+++ Given records +++

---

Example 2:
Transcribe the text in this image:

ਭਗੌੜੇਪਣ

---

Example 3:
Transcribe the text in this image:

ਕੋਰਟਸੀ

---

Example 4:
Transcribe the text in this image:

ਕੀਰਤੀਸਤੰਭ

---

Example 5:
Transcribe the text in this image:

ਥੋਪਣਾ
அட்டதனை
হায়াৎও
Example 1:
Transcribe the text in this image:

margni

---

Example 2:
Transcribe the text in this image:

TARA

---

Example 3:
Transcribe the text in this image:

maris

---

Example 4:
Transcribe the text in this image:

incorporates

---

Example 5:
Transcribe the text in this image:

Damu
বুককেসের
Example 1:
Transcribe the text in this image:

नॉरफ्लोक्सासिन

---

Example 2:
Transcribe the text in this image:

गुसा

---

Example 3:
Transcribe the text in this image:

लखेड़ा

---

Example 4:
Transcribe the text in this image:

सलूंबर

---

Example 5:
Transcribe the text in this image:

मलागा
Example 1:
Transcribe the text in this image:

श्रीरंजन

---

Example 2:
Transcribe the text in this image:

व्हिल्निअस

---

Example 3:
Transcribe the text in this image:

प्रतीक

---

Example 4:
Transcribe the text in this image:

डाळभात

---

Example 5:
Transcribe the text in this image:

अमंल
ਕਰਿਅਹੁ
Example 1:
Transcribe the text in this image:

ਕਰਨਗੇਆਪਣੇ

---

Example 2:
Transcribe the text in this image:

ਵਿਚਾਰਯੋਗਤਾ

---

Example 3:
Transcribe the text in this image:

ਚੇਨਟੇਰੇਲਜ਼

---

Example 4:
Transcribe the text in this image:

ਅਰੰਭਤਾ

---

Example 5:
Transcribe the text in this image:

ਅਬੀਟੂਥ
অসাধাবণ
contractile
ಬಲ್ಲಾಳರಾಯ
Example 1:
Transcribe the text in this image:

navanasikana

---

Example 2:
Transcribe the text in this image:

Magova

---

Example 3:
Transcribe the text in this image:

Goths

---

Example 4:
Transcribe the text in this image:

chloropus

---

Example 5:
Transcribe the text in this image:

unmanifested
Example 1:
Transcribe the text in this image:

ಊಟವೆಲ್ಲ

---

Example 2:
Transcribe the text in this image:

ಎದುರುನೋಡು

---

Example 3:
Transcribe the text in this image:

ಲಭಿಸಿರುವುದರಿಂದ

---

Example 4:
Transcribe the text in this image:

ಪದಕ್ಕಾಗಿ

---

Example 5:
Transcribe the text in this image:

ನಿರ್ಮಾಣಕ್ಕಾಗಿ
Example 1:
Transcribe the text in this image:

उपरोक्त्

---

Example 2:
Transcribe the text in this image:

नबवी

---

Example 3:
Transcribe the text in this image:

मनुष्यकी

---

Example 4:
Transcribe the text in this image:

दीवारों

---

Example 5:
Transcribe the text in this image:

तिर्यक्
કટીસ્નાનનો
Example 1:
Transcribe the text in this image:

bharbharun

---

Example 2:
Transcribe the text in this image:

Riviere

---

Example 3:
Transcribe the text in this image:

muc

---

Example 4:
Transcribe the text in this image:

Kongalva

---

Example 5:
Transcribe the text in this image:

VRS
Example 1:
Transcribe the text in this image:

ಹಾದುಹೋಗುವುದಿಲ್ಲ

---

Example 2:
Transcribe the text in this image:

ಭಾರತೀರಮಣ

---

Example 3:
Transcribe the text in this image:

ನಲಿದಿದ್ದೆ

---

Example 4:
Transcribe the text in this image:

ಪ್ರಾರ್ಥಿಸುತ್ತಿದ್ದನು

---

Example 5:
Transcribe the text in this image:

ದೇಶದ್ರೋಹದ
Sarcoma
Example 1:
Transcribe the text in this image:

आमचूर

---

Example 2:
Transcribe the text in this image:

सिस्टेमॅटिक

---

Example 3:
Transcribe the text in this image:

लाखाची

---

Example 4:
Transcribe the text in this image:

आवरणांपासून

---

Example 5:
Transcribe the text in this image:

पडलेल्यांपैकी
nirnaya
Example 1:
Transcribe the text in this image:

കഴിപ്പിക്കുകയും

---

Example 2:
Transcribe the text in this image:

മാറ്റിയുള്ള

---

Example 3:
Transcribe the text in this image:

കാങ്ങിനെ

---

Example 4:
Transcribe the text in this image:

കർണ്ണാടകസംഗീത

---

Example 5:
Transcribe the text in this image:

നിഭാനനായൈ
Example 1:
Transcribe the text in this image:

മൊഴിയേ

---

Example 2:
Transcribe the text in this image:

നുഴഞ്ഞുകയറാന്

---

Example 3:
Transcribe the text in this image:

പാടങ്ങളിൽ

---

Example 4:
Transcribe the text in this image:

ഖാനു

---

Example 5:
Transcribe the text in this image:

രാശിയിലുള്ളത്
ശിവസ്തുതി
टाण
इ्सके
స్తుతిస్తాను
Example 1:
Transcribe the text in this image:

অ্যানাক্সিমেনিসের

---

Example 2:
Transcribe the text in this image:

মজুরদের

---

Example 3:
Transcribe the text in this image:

+++

- Work to be completed -
Print all the lines exactly as they occur in the listing.

- Your solution -
---

Example 2:
Transcribe the text in this image:

ਭਗੌੜੇਪਣ

---

Example 3:
Transcribe the text in this image:

ਕੋਰਟਸੀ

---

Example 4:
Transcribe the text in this image:

ਕੀਰਤੀਸਤੰਭ

---

Example 5:
Transcribe the text in this image:

ਥੋਪਣਾ
அட்டதனை
হায়াৎও
Example 1:
Transcribe the text in this image:

margni

---

Example 2:
Transcribe the text in this image:

TARA

---

Example 3:
Transcribe the text in this image:

maris

---

Example 4:
Transcribe the text in this image:

incorporates

---

Example 5:
Transcribe the text in this image:

Damu
বুককেসের
Example 1:
Transcribe the text in this image:

नॉरफ्लोक्सासिन

---

Example 2:
Transcribe the text in this image:

गुसा

---

Example 3:
Transcribe the text in this image:

लखेड़ा

---

Example 4:
Transcribe the text in this image:

सलूंबर

---

Example 5:
Transcribe the text in this image:

मलागा
Example 1:
Transcribe the text in this image:

श्रीरंजन

---

Example 2:
Transcribe the text in this image:

व्हिल्निअस

---

Example 3:
Transcribe the text in this image:

प्रतीक

---

Example 4:
Transcribe the text in this image:

डाळभात

---

Example 5:
Transcribe the text in this image:

अमंल
ਕਰਿਅਹੁ
Example 1:
Transcribe the text in this image:

ਕਰਨਗੇਆਪਣੇ

---

Example 2:
Transcribe the text in this image:

ਵਿਚਾਰਯੋਗਤਾ

---

Example 3:
Transcribe the text in this image:

ਚੇਨਟੇਰੇਲਜ਼

---

Example 4:
Transcribe the text in this image:

ਅਰੰਭਤਾ

---

Example 5:
Transcribe the text in this image:

ਅਬੀਟੂਥ
অসাধাবণ
contractile
ಬಲ್ಲಾಳರಾಯ
Example 1:
Transcribe the text in this image:

navanasikana

---

Example 2:
Transcribe the text in this image:

Magova

---

Example 3:
Transcribe the text in this image:

Goths

---

Example 4:
Transcribe the text in this image:

chloropus

---

Example 5:
Transcribe the text in this image:

unmanifested
Example 1:
Transcribe the text in this image:

ಊಟವೆಲ್ಲ

---

Example 2:
Transcribe the text in this image:

ಎದುರುನೋಡು

---

Example 3:
Transcribe the text in this image:

ಲಭಿಸಿರುವುದರಿಂದ

---

Example 4:
Transcribe the text in this image:

ಪದಕ್ಕಾಗಿ

---

Example 5:
Transcribe the text in this image:

ನಿರ್ಮಾಣಕ್ಕಾಗಿ
Example 1:
Transcribe the text in this image:

उपरोक्त्

---

Example 2:
Transcribe the text in this image:

नबवी

---

Example 3:
Transcribe the text in this image:

मनुष्यकी

---

Example 4:
Transcribe the text in this image:

दीवारों

---

Example 5:
Transcribe the text in this image:

तिर्यक्
કટીસ્નાનનો
Example 1:
Transcribe the text in this image:

bharbharun

---

Example 2:
Transcribe the text in this image:

Riviere

---

Example 3:
Transcribe the text in this image:

muc

---

Example 4:
Transcribe the text in this image:

Kongalva

---

Example 5:
Transcribe the text in this image:

VRS
Example 1:
Transcribe the text in this image:

ಹಾದುಹೋಗುವುದಿಲ್ಲ

---

Example 2:
Transcribe the text in this image:

ಭಾರತೀರಮಣ

---

Example 3:
Transcribe the text in this image:

ನಲಿದಿದ್ದೆ

---

Example 4:
Transcribe the text in this image:

ಪ್ರಾರ್ಥಿಸುತ್ತಿದ್ದನು

---

Example 5:
Transcribe the text in this image:

ದೇಶದ್ರೋಹದ
Sarcoma
Example 1:
Transcribe the text in this image:

आमचूर

---

Example 2:
Transcribe the text in this image:

सिस्टेमॅटिक

---

Example 3:
Transcribe the text in this image:

लाखाची

---

Example 4:
Transcribe the text in this image:

आवरणांपासून

---

Example 5:
Transcribe the text in this image:

पडलेल्यांपैकी
nirnaya
Example 1:
Transcribe the text in this image:

കഴിപ്പിക്കുകയും

---

Example 2:
Transcribe the text in this image:

മാറ്റിയുള്ള

---

Example 3:
Transcribe the text in this image:

കാങ്ങിനെ

---

Example 4:
Transcribe the text in this image:

കർണ്ണാടകസംഗീത

---

Example 5:
Transcribe the text in this image:

നിഭാനനായൈ
Example 1:
Transcribe the text in this image:

മൊഴിയേ

---

Example 2:
Transcribe the text in this image:

നുഴഞ്ഞുകയറാന്

---

Example 3:
Transcribe the text in this image:

പാടങ്ങളിൽ

---

Example 4:
Transcribe the text in this image:

ഖാനു

---

Example 5:
Transcribe the text in this image:

രാശിയിലുള്ളത്
ശിവസ്തുതി
टाण
इ्सके
స్తుతిస్తాను
Example 1:
Transcribe the text in this image:

অ্যানাক্সিমেনিসের

---

Example 2:
Transcribe the text in this image:

মজুরদের

---

Example 3:
Transcribe the text in this image:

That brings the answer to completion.